:: EXERCISE A ::
Answer these questions from the passage on combustible gas readings, one answer per line, marked to match:
(i) What full range do most combustible gas instruments display?
(ii) Which gas is given as an example of one with no permissible exposure limit?
(iii) What kind of sensor does the passage say can easily measure VOC vapors?
:: EXERCISE B ::
Write what follows the last sentence of the passage on combustible gas readings.

:: TEXT FOR ANALYSIS ::
=== Section Start ===

Most combustible gas reading instruments display readings in % LEL increments, with a full range of 0 – 100% LEL. Typically these sensors are used to provide a hazardous condition threshold alarm set to 5% or 10% of the LEL concentration of the gases or vapors being measured. Readings are usually displayed in increments of +1% LEL.

LEL sensors that display readings in +1.0% LEL increments are excellent for gases and vapors that are primarily or only of interest from the standpoint of their flammability. Many combustible gases, such as methane, do not have a permissible exposure limit. For these gases, using a sensor that expresses readings in % LEL increments is an excellent approach.

But many other combustible vapors, such as hexane, fall into a different category. Although VOC vapors may be combustible, and easily measured by means of a hot-bead sensor, they may also have a toxic exposure limit that requires taking action at a much lower concentration.

=== Section End ===

:: RAW DATA ::
=== Section Start ===

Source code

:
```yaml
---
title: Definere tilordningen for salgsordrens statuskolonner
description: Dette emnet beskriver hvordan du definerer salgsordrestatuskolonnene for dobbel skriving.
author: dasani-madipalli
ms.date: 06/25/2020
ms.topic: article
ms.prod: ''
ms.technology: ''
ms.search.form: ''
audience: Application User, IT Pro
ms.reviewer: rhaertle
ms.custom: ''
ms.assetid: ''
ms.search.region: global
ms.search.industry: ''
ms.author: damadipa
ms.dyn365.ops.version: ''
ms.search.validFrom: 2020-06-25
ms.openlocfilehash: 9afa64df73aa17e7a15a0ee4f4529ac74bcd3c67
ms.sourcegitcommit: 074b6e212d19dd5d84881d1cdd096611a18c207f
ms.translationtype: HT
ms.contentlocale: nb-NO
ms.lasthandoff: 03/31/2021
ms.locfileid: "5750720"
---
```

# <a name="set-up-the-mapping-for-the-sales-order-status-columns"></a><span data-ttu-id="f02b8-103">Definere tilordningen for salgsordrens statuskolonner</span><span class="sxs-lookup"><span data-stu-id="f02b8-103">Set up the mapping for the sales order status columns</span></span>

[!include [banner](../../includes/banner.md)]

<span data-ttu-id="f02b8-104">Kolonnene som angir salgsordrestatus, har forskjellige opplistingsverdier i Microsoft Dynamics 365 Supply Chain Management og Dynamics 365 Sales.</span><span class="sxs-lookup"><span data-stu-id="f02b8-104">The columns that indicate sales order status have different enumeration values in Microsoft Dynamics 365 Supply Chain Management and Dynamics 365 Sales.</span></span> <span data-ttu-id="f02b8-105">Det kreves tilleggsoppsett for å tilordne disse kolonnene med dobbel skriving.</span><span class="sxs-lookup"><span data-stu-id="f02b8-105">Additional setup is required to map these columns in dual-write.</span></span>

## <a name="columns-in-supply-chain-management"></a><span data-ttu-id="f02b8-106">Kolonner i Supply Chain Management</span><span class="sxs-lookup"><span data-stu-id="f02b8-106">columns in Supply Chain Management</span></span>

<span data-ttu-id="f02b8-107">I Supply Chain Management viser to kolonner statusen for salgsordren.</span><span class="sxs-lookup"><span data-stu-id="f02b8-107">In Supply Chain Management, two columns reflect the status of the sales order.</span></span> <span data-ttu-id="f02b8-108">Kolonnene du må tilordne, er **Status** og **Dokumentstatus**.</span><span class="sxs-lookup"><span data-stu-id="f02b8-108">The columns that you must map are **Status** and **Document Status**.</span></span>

=== Section End ===

:: OUTPUT A ::
(i) 0 – 100% LEL
(ii) Methane
(iii) A hot-bead sensor

:: OUTPUT B ::
Using a combustible gas monitor to measure VOCs presents a number of other potential problems as well. To begin with, most combustible sensors have poor sensitivity to the large molecules found in VOCs, fuels and solvents with flashpoint temperatures higher than 100ºF. But even when the span sensitivity of a properly calibrated instrument has been increased sufficiently to make up for this inherent loss of sensitivity, an instrument that provides readings incremented in 1.0% LEL steps cannot resolve changes in concentration smaller than ±1.0% of the LEL concentration of the substance being measured. Because % LEL detectors are poor indicators for the presence of many VOCs, lack of a reading is not necessarily proof of the absence of hazard.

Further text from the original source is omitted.